12.2 Each party shall take all such steps as shall from time to time be necessary to ensure compliance with the provisions of this Section 11.1 by its (if applicable) employees, agents and sub-contractors.

13. Termination

13.1 Without prejudice to any other rights or remedies, Licensor may terminate the License Agreement with immediate effect if Licensee fails to comply with the terms of the License Agreement or are otherwise in violation of the Swedish Copyright Act (1960:729) or other applicable laws or regulations relating to the license or the Software under this License Agreement.
13.2 Upon termination or expiry of the License Agreement or the license granted hereunder as applicable, all rights granted to the Licensee, including but not limited to the right to use the Software, will immediately cease, and the Licensee shall promptly:
(a) return or, if not possible, delete and destroy the Software from the servers on which they are operated and all other computer systems and storage media and return to Licensor any and all material relating to Licensor’s intellectual property rights thereto, and copies of the Documentation, including manuals, signs and all other such material provided hereunder;
(b) deliver to Licensor all items within the Licensee’s possession or control that contains information relating to the Software, the Documentation or otherwise to the license granted hereunder; and
(c) certify in writing that the Licensee has complied with the obligations hereunder.
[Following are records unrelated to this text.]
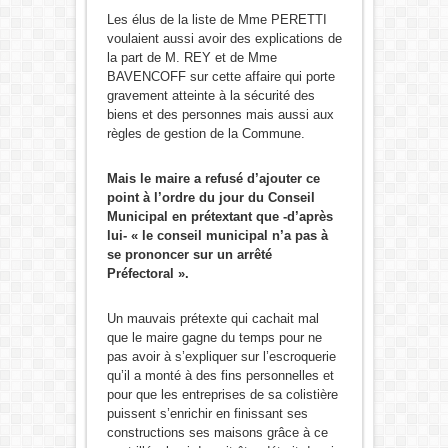
Les élus de la liste de Mme PERETTI
voulaient aussi avoir des explications de
la part de M. REY et de Mme
BAVENCOFF sur cette affaire qui porte
gravement atteinte à la sécurité des
biens et des personnes mais aussi aux
règles de gestion de la Commune.
Mais le maire a refusé d’ajouter ce
point à l’ordre du jour du Conseil
Municipal en prétextant que -d’après
lui- « le conseil municipal n’a pas à
se prononcer sur un arrêté
Préfectoral ».
Un mauvais prétexte qui cachait mal
que le maire gagne du temps pour ne
pas avoir à s’expliquer sur l’escroquerie
qu’il a monté à des fins personnelles et
pour que les entreprises de sa colistière
puissent s’enrichir en finissant ses
constructions ses maisons grâce à ce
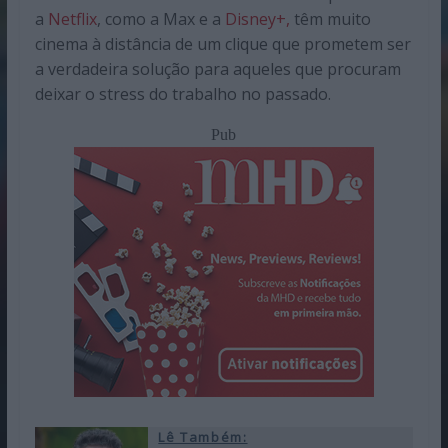
a
Netflix
, como a Max e a
Disney+,
têm muito
cinema à distância de um clique que prometem ser
a verdadeira solução para aqueles que procuram
deixar o stress do trabalho no passado.
Pub
Lê Também:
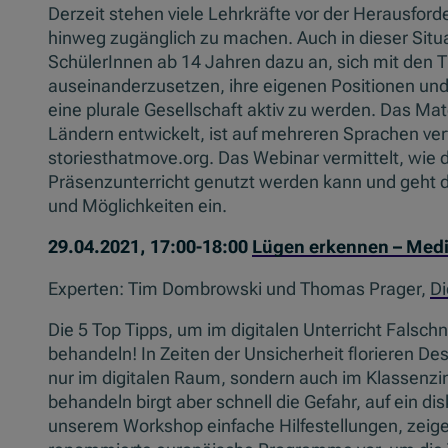
Derzeit stehen viele Lehrkräfte vor der Herausford
hinweg zugänglich zu machen. Auch in dieser Situa
SchülerInnen ab 14 Jahren dazu an, sich mit den T
auseinanderzusetzen, ihre eigenen Positionen und
eine plurale Gesellschaft aktiv zu werden. Das Ma
Ländern entwickelt, ist auf mehreren Sprachen ver
storiesthatmove.org. Das Webinar vermittelt, wie 
Präsenzunterricht genutzt werden kann und geht d
und Möglichkeiten ein.
29.04.2021, 17:00-18:00
Lügen erkennen – Medi
Experten: Tim Dombrowski und Thomas Prager,
Di
Die 5 Top Tipps, um im digitalen Unterricht Fals
behandeln! In Zeiten der Unsicherheit florieren 
nur im digitalen Raum, sondern auch im Klassenzi
behandeln birgt aber schnell die Gefahr, auf ein di
unserem Workshop einfache Hilfestellungen, zeige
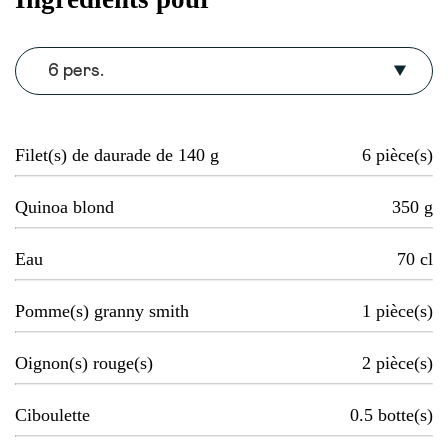
6 pers.
Filet(s) de daurade de 140 g
6
pièce(s)
Quinoa blond
350
g
Eau
70
cl
Pomme(s) granny smith
1
pièce(s)
Oignon(s) rouge(s)
2
pièce(s)
Ciboulette
0.5
botte(s)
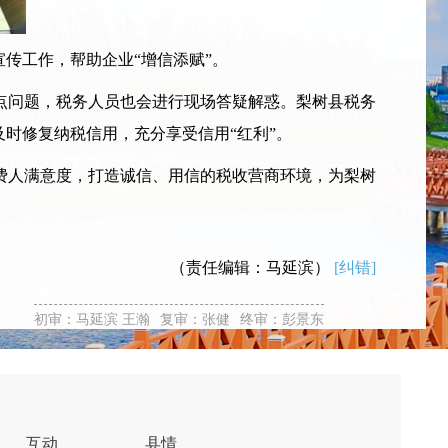
传工作，帮助企业“增信添赋”。
问题，税务人员也会进行现场答疑解惑。梨树县税务
时修复纳税信用，充分享受信用“红利”。
人满意度，打造诚信、用信的税收营商环境，为梨树
（责任编辑：马延滨）
[纠错]
初审：马延滨 王瀚
复审：张健
终审：彭景东
互动
县情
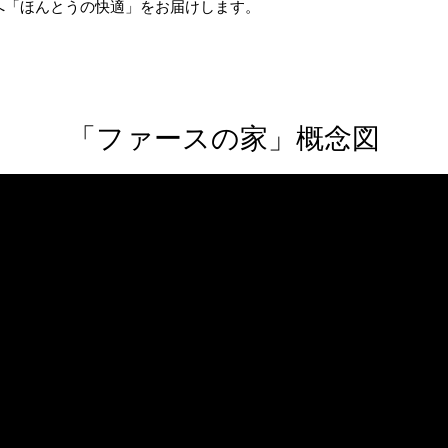
へ「ほんとうの快適」をお届けします。
​「ファースの家」概念図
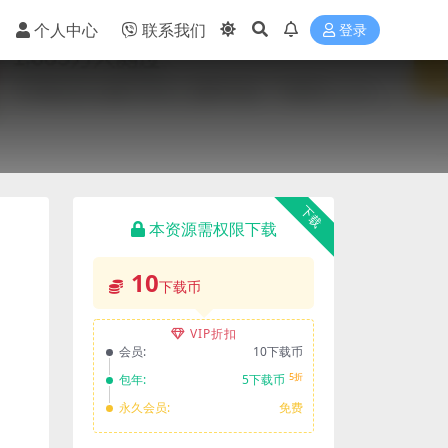
个人中心
联系我们
登录
下载
本资源需权限下载
10
下载币
VIP折扣
会员:
10下载币
5折
包年:
5下载币
永久会员:
免费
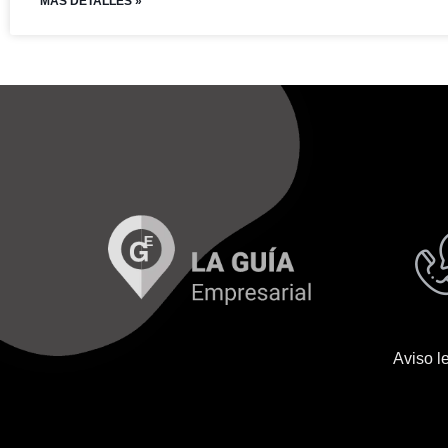
MAS DETALLES »
Aviso l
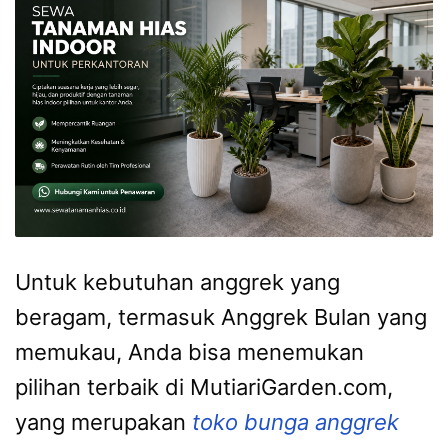
Untuk kebutuhan anggrek yang
beragam, termasuk Anggrek Bulan yang
memukau, Anda bisa menemukan
pilihan terbaik di MutiariGarden.com,
yang merupakan
toko bunga anggrek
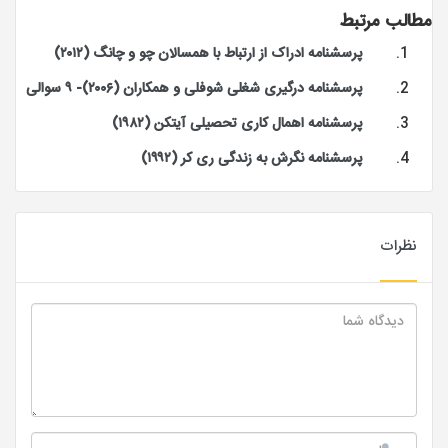
مطالب مرتبط
پرسشنامه ادراک از ارتباط با همسالان چو و چانگ (۲۰۱۲)
پرسشنامه درگیری شغلی شوفلی و همکاران (۲۰۰۶)- ۹ سوالی
پرسشنامه اهمال کاری تحصیلی آیتکن (۱۹۸۲)
پرسشنامه نگرش به زندگی ری کر (۱۹۹۲)
نظرات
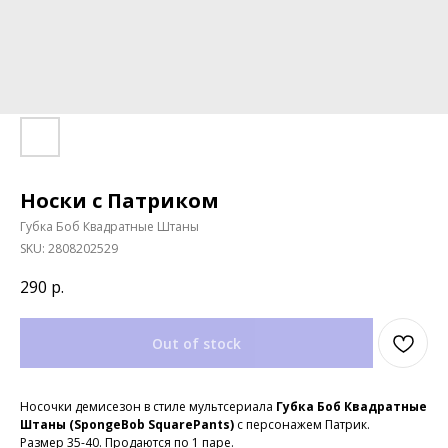
Носки с Патриком
Губка Боб Квадратные Штаны
SKU:
2808202529
290
р.
Out of stock
Носочки демисезон в стиле мультсериала
Губка Боб Квадратные
Штаны (SpongeBob SquarePants)
с персонажем Патрик.
Размер 35-40. Продаются по 1 паре.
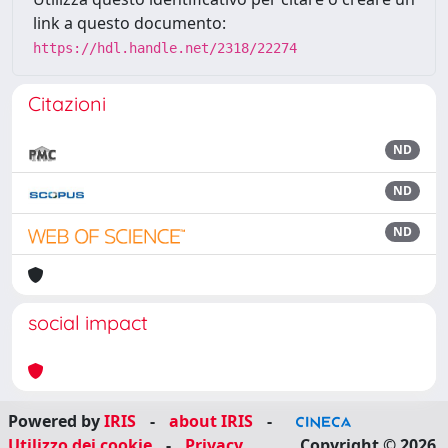
link a questo documento:
https://hdl.handle.net/2318/22274
Citazioni
ND
ND
ND
social impact
Powered by
IRIS
-
about IRIS
-
Utilizzo dei cookie
-
Privacy
Copyright © 2026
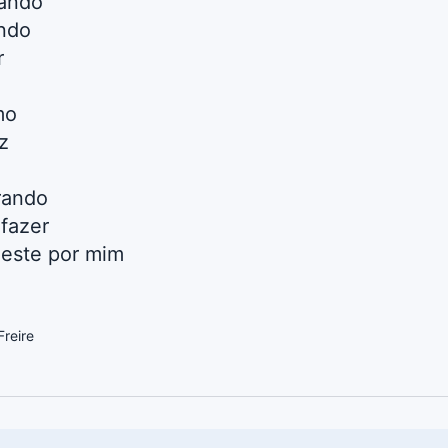
iando
ando
r
mo
z
rando
fazer
izeste por mim
reire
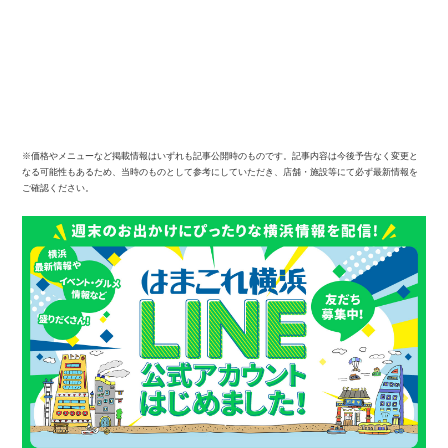
※価格やメニューなど掲載情報はいずれも記事公開時のものです。記事内容は今後予告なく変更と
なる可能性もあるため、当時のものとして参考にしていただき、店舗・施設等にて必ず最新情報を
ご確認ください。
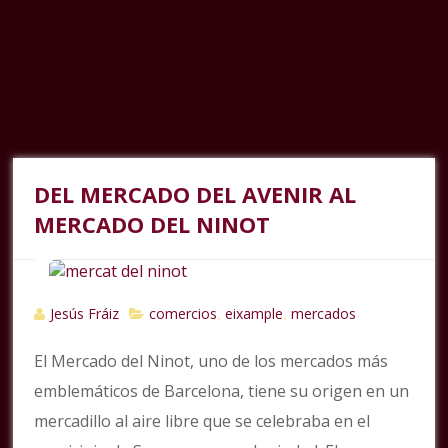
DEL MERCADO DEL AVENIR AL
MERCADO DEL NINOT
Jesús Fráiz
comercios
eixample
mercados
,
,
El Mercado del Ninot, uno de los mercados más
emblemáticos de Barcelona, tiene su origen en un
mercadillo al aire libre que se celebraba en el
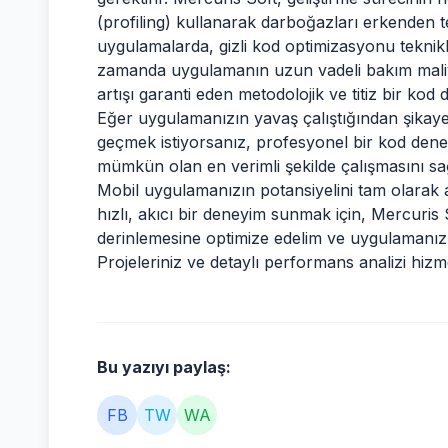
(profiling) kullanarak darboğazları erkenden t
uygulamalarda, gizli kod optimizasyonu teknikl
zamanda uygulamanın uzun vadeli bakım maliye
artışı garanti eden metodolojik ve titiz bir kod d
Eğer uygulamanızın yavaş çalıştığından şikaye
geçmek istiyorsanız, profesyonel bir kod dene
mümkün olan en verimli şekilde çalışmasını sa
Mobil uygulamanızın potansiyelini tam olarak 
hızlı, akıcı bir deneyim sunmak için, Mercuri
derinlemesine optimize edelim ve uygulamanızı
Projeleriniz ve detaylı performans analizi hizme
Bu yazıyı paylaş:
FB
TW
WA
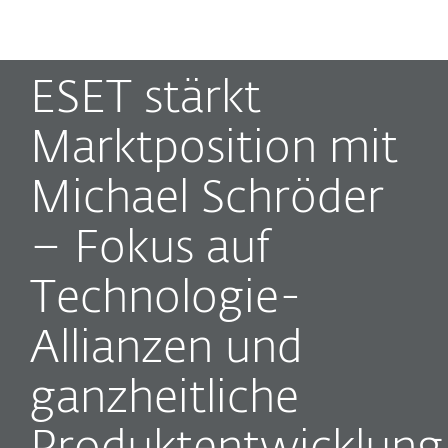
MENU
ESET stärkt
Marktposition mit
Michael Schröder
– Fokus auf
Technologie-
Allianzen und
ganzheitliche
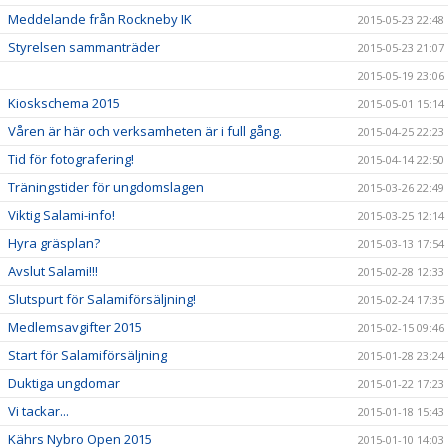
Meddelande från Rockneby IK
2015-05-23 22:48
Styrelsen sammanträder
2015-05-23 21:07
2015-05-19 23:06
Kioskschema 2015
2015-05-01 15:14
Våren är här och verksamheten är i full gång.
2015-04-25 22:23
Tid för fotografering!
2015-04-14 22:50
Träningstider för ungdomslagen
2015-03-26 22:49
Viktig Salami-info!
2015-03-25 12:14
Hyra gräsplan?
2015-03-13 17:54
Avslut Salami!!!
2015-02-28 12:33
Slutspurt för Salamiförsäljning!
2015-02-24 17:35
Medlemsavgifter 2015
2015-02-15 09:46
Start för Salamiförsäljning
2015-01-28 23:24
Duktiga ungdomar
2015-01-22 17:23
Vi tackar...
2015-01-18 15:43
Kährs Nybro Open 2015
2015-01-10 14:03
14. Law and Dispute Resolution

14.1 Swedish law shall apply on this License Agreement without regard to its principles on conflict of laws. Any dispute, controversy or claim arising out of or in connection with this License Agreement, or the breach, termination or invalidity thereof, shall be determined by Swedish public courts where the district court of Stockholm (Sw: Stockholms tingsrätt) shall be the court of first instance.